**Questions on the material:**
• a. In the foliage drives article, which numbered route is the exception to running basically north and south?
• b. Repeat the stretch of the foliage drives article from "This fall will" through "Chevre (goat) cheese.", swapping "dairy" for "milk".

**Selected excerpt:**
Not to be Missed – Breathtaking Foliage Drives
By Lauren R. Stevens
The south end of Berkshire County is laced with highly drivable, colorful, quiet country roads. Folks coming to the area from New York, via the Taconic Parkway, will find themselves on those back roads as they enter the county. Great Barrington and its coterie of towns—Alford, Egremont, Sheffield, New Marlborough, Monterey and Tyringham—provide loops galore, most of them hooked in to Routes 7, 41, 23 and 57. So it is hard to get lost if you have a general idea of where the numbered routes run—basically north and south except for 23. The colors of autumn will hit here a bit later than farther north, but look for the red maples along bogs or brooks, as on Rte. 7 just north of Great Barrington or along lakes Buell and Garfield in Monterey.
This fall will be a good occasion to check on the Monterey General Store, on Rte. 23, which may have reopened. Another worthwhile stop is Rawson Brook Farm, New Marlborough Rd. in Monterey, for dairy, eggs and the specialty, Chevre (goat) cheese.
Richmond, Lenox, Washington and Becket also have their foliage charms, with many brilliant sugar maples at the higher elevations. With a simplicity of road patterns: Routes 41, 7, Washington Mountain Rd. and Route 8, all you really need to know to feel comfortable exploring is that they tend north-south —with a special shout out to Rte. 20, Jacob’s Ladder Trail, a Massachusetts Scenic Byway and the address of the Jacob’s Pillow Dance Festival. Bartlett’s Orchard on Swamp Rd., in Richmond, grows and squeezes its own apples into cider, tastefully served with doughnuts.

**Given material:**

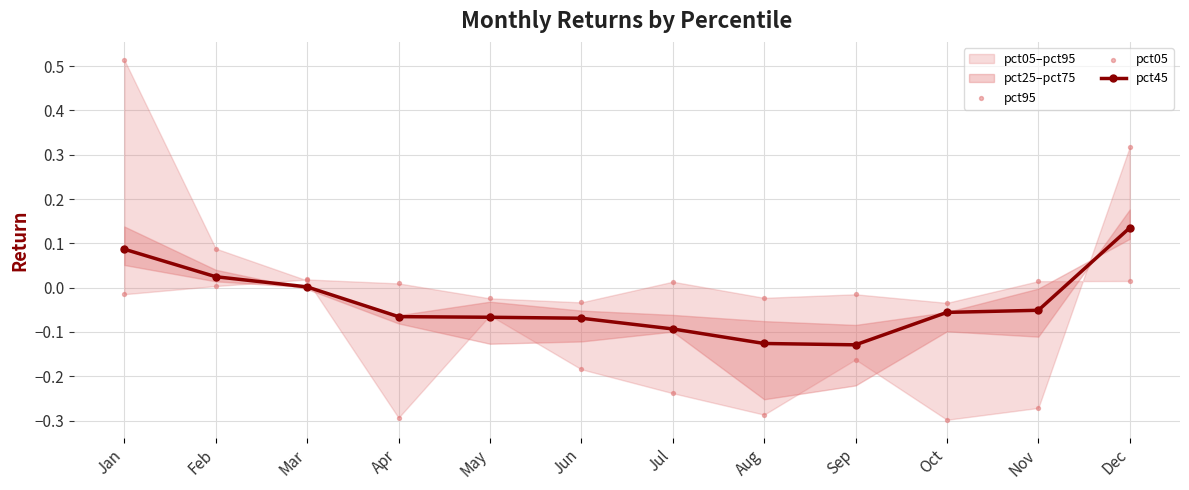

At which category is the sum across all series the highest?

Jan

**Answers by task:**
• a. Route 23.

• b.
This fall will be a good occasion to check on the Monterey General Store, on Rte. 23, which may have reopened. Another worthwhile stop is Rawson Brook Farm, New Marlborough Rd. in Monterey, for milk, eggs and the specialty, Chevre (goat) cheese.